23 June 2013

Austria has not gone according to plan. I was supposed to backpack for four days; I was at it for one day (and not even the full day) before I decided my pack, loaded as it was with my laptop and everything I took from Tromsø for my two months’ of absence, was too heavy. Because it was too heavy. I thought about mailing things home, but even with a portion removed the pack was heavy and, also, there was no post office in the town I had walked to, and when I got the bus back to the town with a post office, it was Saturday and any such thing was closed. So.

This is not to say that Austria, not according to plan, went poorly. I rerouted my track to run on public transportation instead of foot transportation, and viewed from bus or train these green hills are still green; and with my luggage stowed in pensions or hotel rooms I can still freely walk. Which I am.

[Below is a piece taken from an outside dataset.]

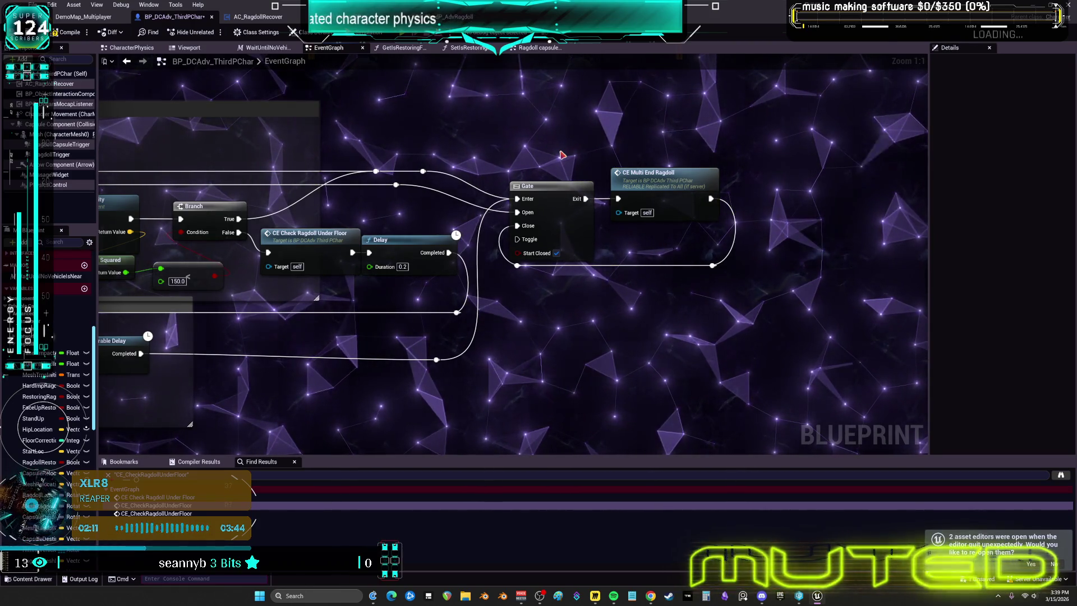
pyautogui.moveTo(567, 140)
pyautogui.mouseDown()
pyautogui.moveTo(649, 161)
pyautogui.moveTo(844, 174)
pyautogui.mouseUp()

I am also watching dubbed American films on Austrian TV. Austrian TV is pretty universally auf Duetsch, which may be one explanation for this phenomenon. Austria itself is also pretty universally auf Duetsch, which explains the reawakening of my rusty German. Actually, rusty is the generous term for it—if I’m honest, my German is broken, as in not functional for communication, and in these small towns it’s pretty rare to find someone who’s comfortable in English. So we've been using my German, and I’ve been getting by; the dubbed movies are an exercise in German comprehension. Surprisingly, I can understand enough to follow the loose outline of the plot of a film, but only if that is a particularly transparent film. Right now the new version of King Kong is on, and dinosaurs are falling off cliffs (spoiler alert), which need no translation. The first Sex and the City movie was talkier but still easy enough to follow. There are a lot of simple sentences.

A lot of simple sentences describes my own German communication. Mostly it seems to be luck if someone hits upon a word I know—for some reason I remembered the verb sammeln means ‘to collect’ which proved useful when an old man I met at the top of a mountain was telling me about his collection of eighteen U.S. license plates. I didn’t know the word for license plates, but he called them ‘vehicle registrations’ in English. He and his friends also insisted I have a Jägermeister for my health, and because, according to them, it’s Austrian tradition to have one on summiting a mountain. I couldn’t tell you whether this is true, but I know that’s what they told me in our cobbled together communication. Like I said, getting by.

In King Kong, an ape is fighting a dinosaur. Also needs no translation.